Arms and Interventions

Participant Group / Arm	Intervention / Treatment
Placebo Comparator: Control; Placebo	Other: Control; A single dose of placebo (0.5mL formulated buffer) will be aerosolized and inhaled as the intervention vaccine.
Experimental: ChAd-triCoV/Mac	Biological: ChAd-triCoV/Mac; Clinical-grade, fully certified ChAd-triCoV/Mac produced according to current Good Manufacturing Principles (cGMP) will be provided. A single dose of ChAd-triCoV/Mac diluted in 0.5mL formulated buffer will be aerosolized and inhaled via a mouthpiece and tidal breathing over approximately 2 minutes using the AeroNeb Solo Mesh Nebulizer.

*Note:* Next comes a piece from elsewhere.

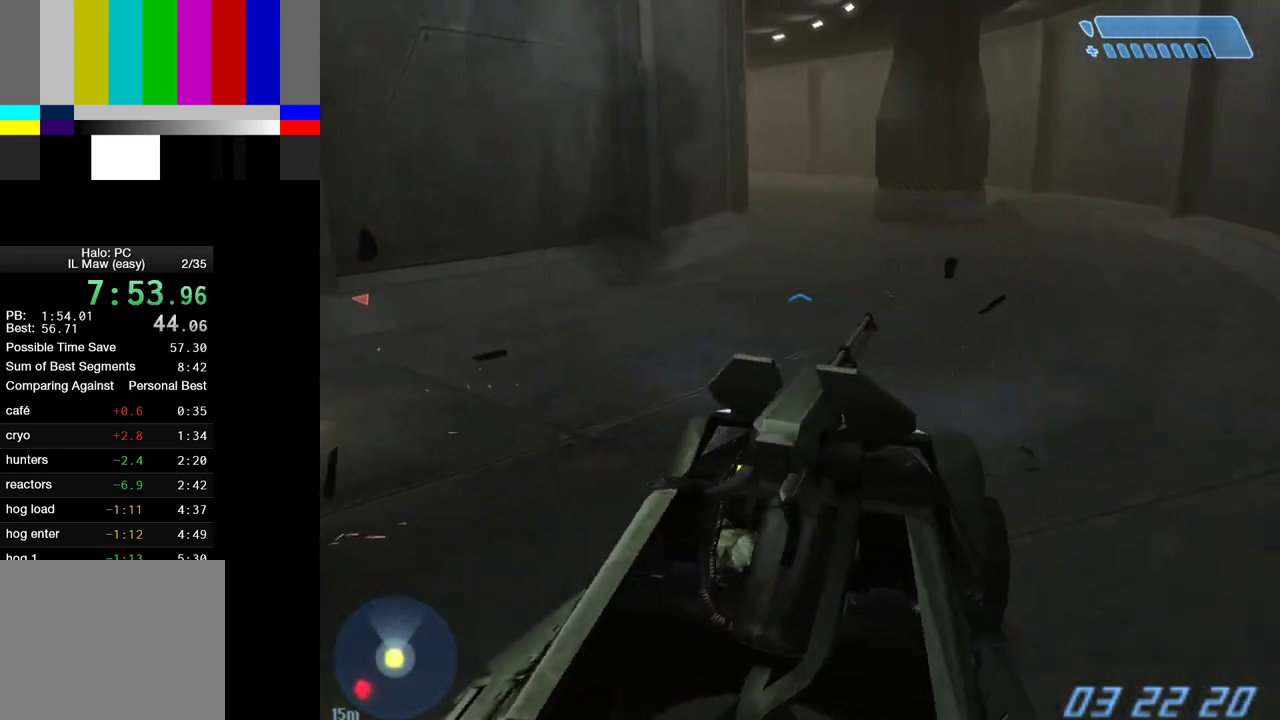
{"keys": ["w"], "mouse": [], "events": []}
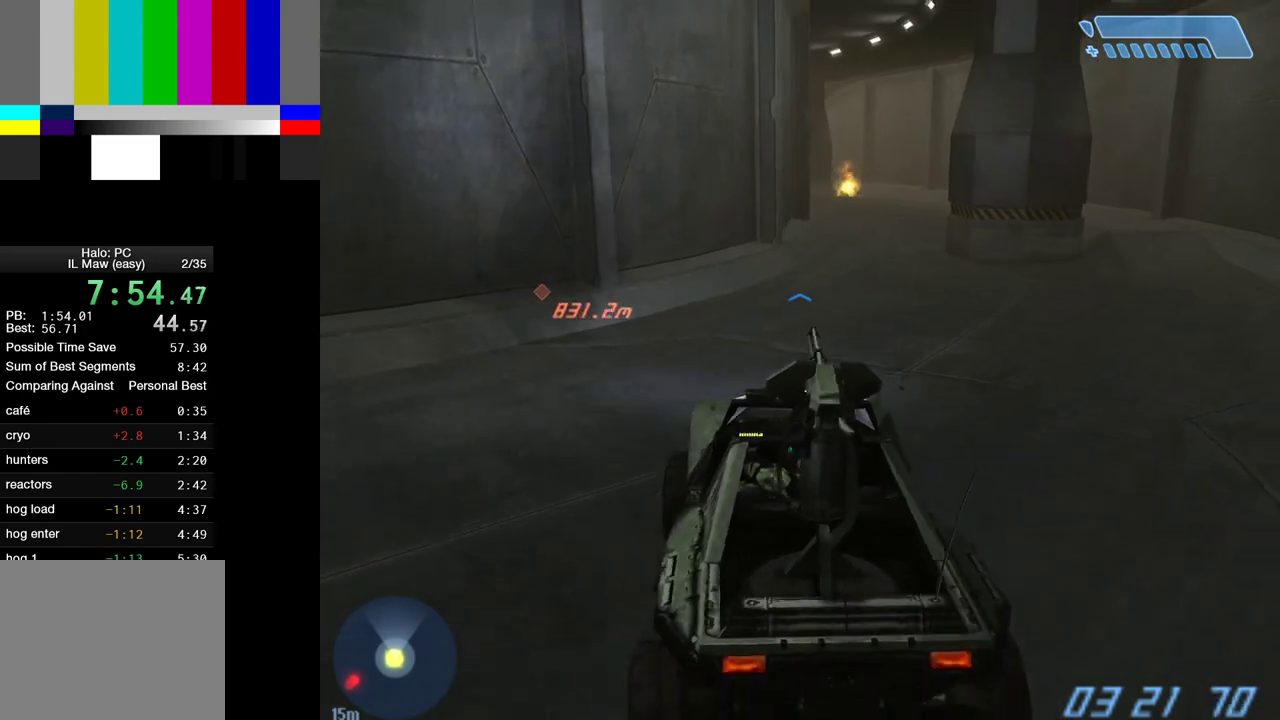
{"keys": ["w"], "mouse": [], "events": []}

What is the study measuring?

Primary Outcome Measures

Outcome Measure	Measure Description	Time Frame
Antigen specific T cell responses in blood.	Percentage of cytokine positive T cells in the blood	2 weeks
Antigen specific T cell responses in bronchoalveolar lavage (BAL).	Percentage of cytokine positive T cells in the BAL	4 weeks
Any grade 3, 4, or 5 adverse events that are possibly or probably related to study vaccine.	Frequency, incidence and nature of adverse events	24 weeks

Secondary Outcome Measures

Outcome Measure	Measure Description	Time Frame
Any adverse events, including grade 1 or 2 or where relationship to vaccine/placebo administration or study procedures is judged not related or unlikely.	Frequency, incidence and nature of any adverse events	24 weeks
Tissue-resident memory surface marker expression airway T cells	Percentage CD103+CD8+ specific cells	4 weeks
Confirmed COVID infection by reverse transcriptase polymerase chain reaction (RT-PCR)	Positive RT-PCR test	24 weeks
CD4 and CD8 T cell responses specific for the spike (S1), nucleoprotein (N) and polymerase (POL) SARS-CoV-2 antigens expressed by the vaccine, including those expressing memory T cell markers, in the peripheral blood.	Percentage of cytokine positive T cells in the blood to specific antigens	4 and 8 weeks
Neutralizing and total antibody levels in BAL and blood	Anti-receptor binding domain (RBD) IgG and IgA endpoint titre; percent neutralization (surrogate virus neutralization test [sVNT])	2, 4 and 8 weeks

Collaborators and Investigators

• Sponsor: McMaster University
• Collaborators: Canadian Institutes of Health Research (CIHR)
• Investigators: Principal Investigator: Fiona Smaill, McMaster University

Study record dates

Study Major Dates

• Study Start (Actual): March 25, 2025
• Primary Completion (Estimated): December 1, 2026
• Study Completion (Estimated): January 1, 2027

Study Registration Dates

• First Submitted: April 23, 2024
• First Submitted That Met QC Criteria: April 23, 2024
• First Posted (Actual): April 24, 2024

Study Record Updates

• Last Update Posted (Actual): January 26, 2026
• Last Update Submitted That Met QC Criteria: January 22, 2026
• Last Verified: January 1, 2026

More Information

Terms related to this study

• Additional Relevant MeSH Terms: Respiratory Tract Infections; Infections; RNA Virus Infections; Virus Diseases; Respiratory Tract Diseases; Lung Diseases; Pneumonia, Viral; Pneumonia; Coronavirus Infections; Coronaviridae Infections; Nidovirales Infections; COVID-19
• Other Study ID Numbers: M011

Plan for Individual participant data (IPD)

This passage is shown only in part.